Post
Topic
Board Bitcoin Technical Support
Re: Anonymous Bitcoins
by
BitcoinFX
on 16/06/2020, 23:12:40 UTC
...snip...

"Anonymous Bitcoins" is a complete contradiction in terms ...

Bitcoins are pseudonymous only. The entire bitcoin ledger is public.

Using a mixer for transactions only provides plausible deniability and/or obfuscation at best.

Monero provides reasonable anonymity and Zcash (z-addr) transactions have strong privacy.
Monero provided good anonymity and privacy but Zcash transaction dont have strong privacy as people thought and chain analysis have proof that
Quote
Zcash’s shielded pools can provide stronger privacy than mixing transactions but shielding is not bulletproof

Zcash has much stronger privacy than people think, as always people don't read the manual ... perhaps Zcash should carry a similar warning to the Tor software itself ...

"[notice] Tor can't help you if you use it wrong! Learn how to be safe at https://www.torproject.org/download/download#warning"

z-addr > z-addr = private.

Don't allow your t-addr > z-addr inputs to 'match' with your z-addr > t-addr outputs.

Where possible insist on z-addr > z-addr transactions.

Do keep your Zcash in a cold storage z-addr.

You can think of t-addr as HTTP and z-addr as HTTPS.

Chain analysis is now much, much harder.

Bitcoin is currently only HTTP in this regard.

Zooko and company are some of the very best folks in crypto.

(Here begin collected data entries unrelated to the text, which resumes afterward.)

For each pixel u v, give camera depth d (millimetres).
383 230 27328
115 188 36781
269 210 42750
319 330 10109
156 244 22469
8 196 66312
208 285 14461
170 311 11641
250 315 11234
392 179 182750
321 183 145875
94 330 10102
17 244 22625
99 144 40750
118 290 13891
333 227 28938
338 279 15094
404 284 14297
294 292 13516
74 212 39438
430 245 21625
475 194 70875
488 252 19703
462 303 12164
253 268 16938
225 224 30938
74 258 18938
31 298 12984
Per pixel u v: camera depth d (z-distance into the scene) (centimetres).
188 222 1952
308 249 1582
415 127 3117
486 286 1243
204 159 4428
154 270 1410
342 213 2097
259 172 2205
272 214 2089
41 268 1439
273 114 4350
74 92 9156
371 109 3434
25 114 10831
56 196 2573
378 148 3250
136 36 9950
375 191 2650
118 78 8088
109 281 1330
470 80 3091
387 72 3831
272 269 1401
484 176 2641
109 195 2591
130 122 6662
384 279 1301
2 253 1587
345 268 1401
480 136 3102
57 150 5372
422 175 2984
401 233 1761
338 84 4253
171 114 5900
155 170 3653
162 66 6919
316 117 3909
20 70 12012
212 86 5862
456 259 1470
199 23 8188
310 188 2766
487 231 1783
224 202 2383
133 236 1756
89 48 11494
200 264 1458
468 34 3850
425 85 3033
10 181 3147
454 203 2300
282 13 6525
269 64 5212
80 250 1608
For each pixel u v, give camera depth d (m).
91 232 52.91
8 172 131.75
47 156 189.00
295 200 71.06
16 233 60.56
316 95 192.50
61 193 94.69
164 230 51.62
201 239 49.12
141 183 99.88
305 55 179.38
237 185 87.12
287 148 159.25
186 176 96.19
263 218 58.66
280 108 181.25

Even the real satoshi told us that zero-knowledge-proofs were hard to implement ...

This is a very interesting topic.  If a solution was found, a much better, easier, more convenient implementation of Bitcoin would be possible.

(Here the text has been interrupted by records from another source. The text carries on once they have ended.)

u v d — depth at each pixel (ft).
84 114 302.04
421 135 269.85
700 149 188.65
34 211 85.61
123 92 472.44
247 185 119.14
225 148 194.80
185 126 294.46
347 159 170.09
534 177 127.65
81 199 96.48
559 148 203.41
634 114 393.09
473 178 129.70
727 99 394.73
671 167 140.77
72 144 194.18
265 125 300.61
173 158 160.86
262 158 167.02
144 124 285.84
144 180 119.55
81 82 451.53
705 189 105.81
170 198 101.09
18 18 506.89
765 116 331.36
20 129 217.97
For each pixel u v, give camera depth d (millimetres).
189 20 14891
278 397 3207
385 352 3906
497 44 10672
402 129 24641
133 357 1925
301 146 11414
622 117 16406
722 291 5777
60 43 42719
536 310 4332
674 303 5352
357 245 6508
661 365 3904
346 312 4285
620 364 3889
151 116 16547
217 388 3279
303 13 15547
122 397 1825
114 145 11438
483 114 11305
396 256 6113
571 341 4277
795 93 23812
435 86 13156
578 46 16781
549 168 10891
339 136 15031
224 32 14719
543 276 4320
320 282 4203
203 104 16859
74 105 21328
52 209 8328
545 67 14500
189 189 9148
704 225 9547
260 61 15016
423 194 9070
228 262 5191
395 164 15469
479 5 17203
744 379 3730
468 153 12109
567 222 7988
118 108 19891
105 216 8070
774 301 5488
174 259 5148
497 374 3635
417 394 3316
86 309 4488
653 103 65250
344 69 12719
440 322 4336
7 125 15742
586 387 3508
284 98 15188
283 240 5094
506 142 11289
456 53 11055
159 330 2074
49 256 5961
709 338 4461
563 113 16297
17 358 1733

Originally, a coin can be just a chain of signatures.  With a timestamp service, the old ones could be dropped eventually before there's too much backtrace fan-out, or coins could be kept individually or in denominations.  It's the need to check for the absence of double-spends that requires global knowledge of all transactions.

The challenge is, how do you prove that no other spends exist?  It seems a node must know about all transactions to be able to verify that.  If it only knows the hash of the in/outpoints, it can't check the signatures to see if an outpoint has been spent before.  Do you have any ideas on this?

It's hard to think of how to apply zero-knowledge-proofs in this case.

We're trying to prove the absence of something, which seems to require knowing about all and checking that the something isn't included.

...

DASH is just a glorified on-chain mixer, its also more akin to money laundering through intentional obfuscation.

It might actually be more anonymous to use Coinjoin (Wasabi) and a Bitcoin Mixer ... than DASH.

...

Monero and Zcash are currently the best privacy coins.